Che cosa significa l'infarto acuto del miocardio e le infezioni
L'infarto acuto del miocardio, spesso chiamato infarto, è un problema serio che si verifica quando il cuore non riceve abbastanza sangue. Questo può succedere quando i vasi sanguigni si bloccano. Alcune infezioni gravi possono aumentare la probabilità che questo accada.
Lo studio e i dati raccolti
Un grande studio ha analizzato oltre 700.000 adulti ricoverati in ospedale tra il 1987 e il 2018. Questi pazienti avevano diversi tipi di infezioni:
- Polmonite (infezione ai polmoni)
- Infezione del tratto urinario (infezione alle vie urinarie)
- Infezioni dei tessuti molli o delle ossa
- Infezioni del sistema nervoso centrale (cervello e nervi)
- Endocardite (infezione del rivestimento interno del cuore)
Per ogni paziente con infezione, sono stati confrontati due pazienti simili per età e sesso senza infezioni.
I risultati principali
Lo studio ha scoperto che alcune infezioni aumentano il rischio di avere un infarto entro 10 anni, specialmente nei primi 30 giorni dopo l'infezione:
- Polmonite: il rischio di infarto era più di 3 volte superiore rispetto a chi non aveva l'infezione.
- Infezione del tratto urinario: il rischio era circa 2,4 volte superiore.
- Infezioni dei tessuti molli o ossa: il rischio era quasi 2 volte superiore.
Il rischio diminuisce con il tempo, ma rimane comunque più alto anche dopo i primi mesi.
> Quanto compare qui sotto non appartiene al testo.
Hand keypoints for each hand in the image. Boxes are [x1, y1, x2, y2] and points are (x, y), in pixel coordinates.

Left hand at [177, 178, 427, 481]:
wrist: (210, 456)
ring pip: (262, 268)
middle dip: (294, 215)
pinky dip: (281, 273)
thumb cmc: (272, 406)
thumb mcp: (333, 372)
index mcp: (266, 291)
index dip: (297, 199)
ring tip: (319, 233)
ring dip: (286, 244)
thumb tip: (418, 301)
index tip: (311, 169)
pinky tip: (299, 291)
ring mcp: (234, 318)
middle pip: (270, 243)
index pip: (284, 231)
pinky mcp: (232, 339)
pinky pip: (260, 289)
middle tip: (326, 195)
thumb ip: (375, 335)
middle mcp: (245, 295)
Questo aumento del rischio è stato osservato in tutte le fasce d'età.
Per le infezioni del sistema nervoso centrale e per l'endocardite, non è stata trovata una chiara associazione con l'infarto nei primi 30 giorni, anche se un aumento del rischio è stato notato tra 31 e 90 giorni dopo l'infezione.
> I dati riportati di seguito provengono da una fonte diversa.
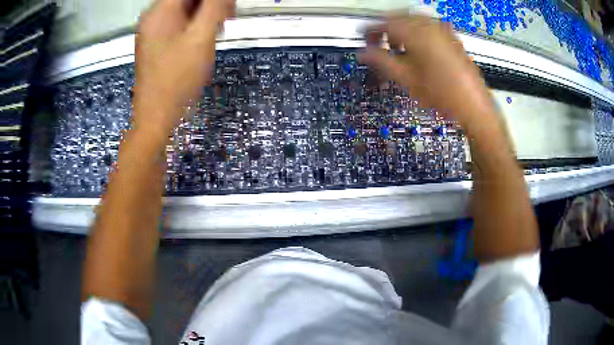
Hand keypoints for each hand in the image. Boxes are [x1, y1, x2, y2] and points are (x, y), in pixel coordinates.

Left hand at [133, 0, 234, 133]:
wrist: (156, 116)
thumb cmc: (177, 80)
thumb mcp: (200, 39)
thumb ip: (213, 8)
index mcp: (160, 11)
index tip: (228, 7)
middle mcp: (153, 16)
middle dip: (211, 3)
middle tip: (228, 17)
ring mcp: (154, 29)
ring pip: (185, 8)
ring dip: (205, 12)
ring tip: (219, 27)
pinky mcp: (157, 41)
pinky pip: (179, 21)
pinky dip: (195, 23)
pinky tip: (205, 36)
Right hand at [360, 14, 494, 124]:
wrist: (473, 106)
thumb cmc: (442, 94)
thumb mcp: (407, 79)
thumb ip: (381, 62)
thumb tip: (363, 53)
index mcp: (416, 33)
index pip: (385, 23)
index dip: (370, 31)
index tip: (364, 40)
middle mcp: (430, 26)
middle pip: (400, 18)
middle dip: (387, 29)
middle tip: (380, 45)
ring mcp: (443, 30)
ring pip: (414, 21)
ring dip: (402, 30)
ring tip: (399, 49)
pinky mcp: (452, 38)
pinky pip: (428, 27)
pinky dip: (417, 33)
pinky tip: (418, 49)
Perché alcune infezioni possono scatenare un infarto
Le infezioni gravi possono causare infiammazione e stress nel corpo, che a loro volta possono influenzare i vasi sanguigni e il cuore. Questo può portare a un aumento del rischio di infarto, soprattutto subito dopo l'infezione.
In conclusione
Le infezioni acute, come la polmonite e le infezioni urinarie, possono aumentare temporaneamente il rischio di infarto del cuore. Questo rischio è più alto nei primi 30 giorni dopo l'infezione, ma resta elevato anche a lungo termine. Riconoscere l'importanza di queste infezioni aiuta a comprendere meglio come prendersi cura della salute del cuore.